Le châssis (la cellule centrale qui accueille le pilote en fait) est la pièce la plus longue à fabriquer. 50 personnes de la section Composites travaillent 15 à 20 jours pour sortir une seule coque. C’est un nid d’abeille en aluminium pris en sandwich entre 2 couches de carbone qui est utilisé pour fabriquer cette pièce. Malgré une résistance accrue, le nid d’abeille donne des capacités d’absorption essentielles dans la protection du pilote en cas de crash.
Renault F1 qui fabrique au total 30 tonnes et 300.000 pièces par an (tout matériaux confondus) passe jusqu’à 21 km de fibre de carbone en une saison. Les ateliers de confection ressemblent parfois à des ateliers de couture où les rouleaux de fibre débitent à plein. Les grands couturiers sont aussi en F1.
Une F1 utilise aussi d’autres matériaux tels que le titane, le cuivre, l’acier ou l’aluminium. Les machines travaillant ces métaux sont à la pointe du progrès et la complexité des pièces usinées issues d’un simple bloc de métal est effrayante. L’évolution en seulement quelques années aussi.
Par contre, les échappements en inconel pesant à peine 3 kg sont toujours réalisés entièrement à la main.
J’ai aussi été surpris de découvrir que les attaches de suspensions en titane ne sont pas moulées mais creusées par abrasion. En gros, un pilon fait tomber durant plusieurs heures un gabarit de graphite sur un bloc de métal plein, jusqu’à obtenir par "arrachage de matière", la profondeur nécessaire. Etonnant.
Soufflerie 1/2 et CFD
On passe une porte et nous voila dans un hangar où les photos sont interdites. Nous sommes sur une plateforme placée sur un échafaudage enserrant un énorme tuyau de métal en forme de U. Au dessous de nous, à travers une petite lucarne, j’aperçois une petite monoplace noire sur un tapis, c’est la soufflerie Renault. Les premiers tests aéro de la future monoplace débutent au cours de l’été.

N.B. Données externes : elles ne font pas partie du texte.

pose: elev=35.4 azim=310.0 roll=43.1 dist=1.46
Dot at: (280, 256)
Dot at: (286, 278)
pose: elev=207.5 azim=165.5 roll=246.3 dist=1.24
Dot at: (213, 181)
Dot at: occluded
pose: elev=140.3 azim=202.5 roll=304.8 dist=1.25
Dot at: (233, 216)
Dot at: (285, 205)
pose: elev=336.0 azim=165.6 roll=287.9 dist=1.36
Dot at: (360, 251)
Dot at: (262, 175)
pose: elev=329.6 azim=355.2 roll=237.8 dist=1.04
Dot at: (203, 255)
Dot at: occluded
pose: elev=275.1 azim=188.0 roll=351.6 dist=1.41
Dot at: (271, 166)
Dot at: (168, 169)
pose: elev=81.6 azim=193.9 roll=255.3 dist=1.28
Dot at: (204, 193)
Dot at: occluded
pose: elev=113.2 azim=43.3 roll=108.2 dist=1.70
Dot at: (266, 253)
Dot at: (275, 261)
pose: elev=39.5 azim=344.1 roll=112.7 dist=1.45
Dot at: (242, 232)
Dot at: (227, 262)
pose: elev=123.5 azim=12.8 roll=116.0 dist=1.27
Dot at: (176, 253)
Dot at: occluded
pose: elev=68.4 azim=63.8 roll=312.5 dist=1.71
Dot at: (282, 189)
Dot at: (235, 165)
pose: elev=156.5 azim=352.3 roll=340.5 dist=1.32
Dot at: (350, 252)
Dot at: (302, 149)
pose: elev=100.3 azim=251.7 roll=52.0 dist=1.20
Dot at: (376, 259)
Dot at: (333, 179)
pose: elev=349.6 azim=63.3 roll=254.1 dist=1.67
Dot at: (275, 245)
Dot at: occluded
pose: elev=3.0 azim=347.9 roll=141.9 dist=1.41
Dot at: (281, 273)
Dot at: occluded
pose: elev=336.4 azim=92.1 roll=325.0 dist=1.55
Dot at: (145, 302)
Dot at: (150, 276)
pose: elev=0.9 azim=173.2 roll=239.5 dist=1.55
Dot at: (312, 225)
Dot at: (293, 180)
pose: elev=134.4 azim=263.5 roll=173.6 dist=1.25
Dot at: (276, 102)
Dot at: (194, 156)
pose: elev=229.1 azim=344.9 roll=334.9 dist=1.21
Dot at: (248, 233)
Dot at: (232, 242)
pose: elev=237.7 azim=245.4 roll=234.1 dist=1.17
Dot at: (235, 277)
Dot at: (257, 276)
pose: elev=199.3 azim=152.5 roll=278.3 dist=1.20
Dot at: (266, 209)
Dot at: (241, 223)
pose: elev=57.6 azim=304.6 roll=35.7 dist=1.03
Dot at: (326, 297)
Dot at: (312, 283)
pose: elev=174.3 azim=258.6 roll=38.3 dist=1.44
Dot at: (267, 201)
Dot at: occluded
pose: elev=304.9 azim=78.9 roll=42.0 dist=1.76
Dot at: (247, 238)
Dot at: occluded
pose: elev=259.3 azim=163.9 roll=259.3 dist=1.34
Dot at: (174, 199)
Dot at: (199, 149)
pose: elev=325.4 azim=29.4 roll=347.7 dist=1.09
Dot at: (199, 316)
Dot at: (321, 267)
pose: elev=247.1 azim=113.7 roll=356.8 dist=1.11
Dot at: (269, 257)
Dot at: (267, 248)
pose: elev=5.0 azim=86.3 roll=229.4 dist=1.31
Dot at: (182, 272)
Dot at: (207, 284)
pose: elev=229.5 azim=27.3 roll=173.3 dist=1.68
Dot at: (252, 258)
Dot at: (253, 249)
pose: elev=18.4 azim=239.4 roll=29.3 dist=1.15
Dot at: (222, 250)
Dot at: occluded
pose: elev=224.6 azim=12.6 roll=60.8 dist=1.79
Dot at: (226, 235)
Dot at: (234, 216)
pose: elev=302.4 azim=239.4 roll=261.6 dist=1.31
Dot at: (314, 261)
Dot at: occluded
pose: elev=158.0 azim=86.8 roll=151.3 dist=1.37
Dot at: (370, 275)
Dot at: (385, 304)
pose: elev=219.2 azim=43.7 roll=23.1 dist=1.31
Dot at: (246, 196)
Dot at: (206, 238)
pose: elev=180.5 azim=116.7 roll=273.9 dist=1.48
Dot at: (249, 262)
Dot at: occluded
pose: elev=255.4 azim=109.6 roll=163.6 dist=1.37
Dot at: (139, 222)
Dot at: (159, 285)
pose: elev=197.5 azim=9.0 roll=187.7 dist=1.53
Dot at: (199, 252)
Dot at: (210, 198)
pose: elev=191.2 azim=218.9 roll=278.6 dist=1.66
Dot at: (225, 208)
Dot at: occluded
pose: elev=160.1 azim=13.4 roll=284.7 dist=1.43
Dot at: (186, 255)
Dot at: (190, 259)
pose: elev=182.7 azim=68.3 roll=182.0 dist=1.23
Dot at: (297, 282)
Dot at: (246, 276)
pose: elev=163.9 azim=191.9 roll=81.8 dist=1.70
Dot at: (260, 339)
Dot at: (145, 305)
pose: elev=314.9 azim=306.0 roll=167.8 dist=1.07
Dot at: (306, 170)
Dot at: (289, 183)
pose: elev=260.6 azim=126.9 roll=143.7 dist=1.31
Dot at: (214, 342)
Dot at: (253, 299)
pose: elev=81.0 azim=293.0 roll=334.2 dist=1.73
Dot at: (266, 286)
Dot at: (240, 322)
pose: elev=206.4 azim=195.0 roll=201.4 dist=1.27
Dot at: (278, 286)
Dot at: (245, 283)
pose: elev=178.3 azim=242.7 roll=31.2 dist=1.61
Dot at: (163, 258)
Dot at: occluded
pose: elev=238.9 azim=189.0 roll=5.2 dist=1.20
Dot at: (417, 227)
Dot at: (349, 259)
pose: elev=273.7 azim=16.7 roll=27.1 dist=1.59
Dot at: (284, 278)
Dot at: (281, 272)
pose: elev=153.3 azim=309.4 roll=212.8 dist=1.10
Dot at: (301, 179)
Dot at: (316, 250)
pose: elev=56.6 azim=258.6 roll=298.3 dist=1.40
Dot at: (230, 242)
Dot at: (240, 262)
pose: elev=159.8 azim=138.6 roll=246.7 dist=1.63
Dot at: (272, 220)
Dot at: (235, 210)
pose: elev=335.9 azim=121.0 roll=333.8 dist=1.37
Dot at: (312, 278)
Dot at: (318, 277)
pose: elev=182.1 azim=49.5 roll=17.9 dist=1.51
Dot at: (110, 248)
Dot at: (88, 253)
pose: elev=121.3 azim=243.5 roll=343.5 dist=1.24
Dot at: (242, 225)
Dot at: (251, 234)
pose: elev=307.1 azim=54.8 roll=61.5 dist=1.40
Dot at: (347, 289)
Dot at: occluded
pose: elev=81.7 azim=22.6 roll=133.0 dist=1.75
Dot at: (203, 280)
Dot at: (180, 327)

Elle partagera alors le tapis avec la voiture qui dispute le championnat et dont le développement se poursuit quasiment jusqu’au terme de la saison. Environ 40% du temps sera alloué à la nouvelle auto.
La concurrence qui se gargarise de ses multiples souffleries échelle 1 m’a fait passer à côté d’un élément essentiel : Renault travaille avec une soufflerie à l’échelle 1/2 ! On justifie cela par le gain de temps énorme que représente le travail à l’échelle 1/2 mais on a quand même quelques difficultés à les croire complètement (précisons qu’ils utilisent quand même une soufflerie 1/1 aux USA quand le besoin s’en fait sentir). D’ailleurs, les travaux à l’extérieur du bâtiment sont en quelque sorte la confirmation de mes doutes.
Le CFD (Computational Fluid Dynamics) à ¾ enterré pour lui donner une température constante est quasiment terminé. Cet ordinateur monstrueux servira à l’analyse de la dynamique des fluides assistée par ordinateur, une soufflerie numérique en quelque sorte. Le joujou qui a coûté 50 millions de dollars (2x moins cher qu’une soufflerie) sera opérationnel cet été et devrait être dans le top 10 des calculateurs européens les plus puissants. La R29 en sera la principale bénéficiaire. Espoirs. Il semble que la R28 sera aussi concernée car Renault entend développer jusqu’au bout sa monoplace 2008 afin d’encourager son pilote leader à rester dans la place.
Pour Bob Bell, ce CFD qui sera également utilisé pour les études concernant les autos de série a une portée qui dépasse la F1, et même l’automobile. Sachant que le CFD est utile dans des domaines comme la médecine ou la chirurgie, il aime dire que cette approche technologique de la F1 n’est plus égoïste et qu’elle va bénéficier aussi à la société.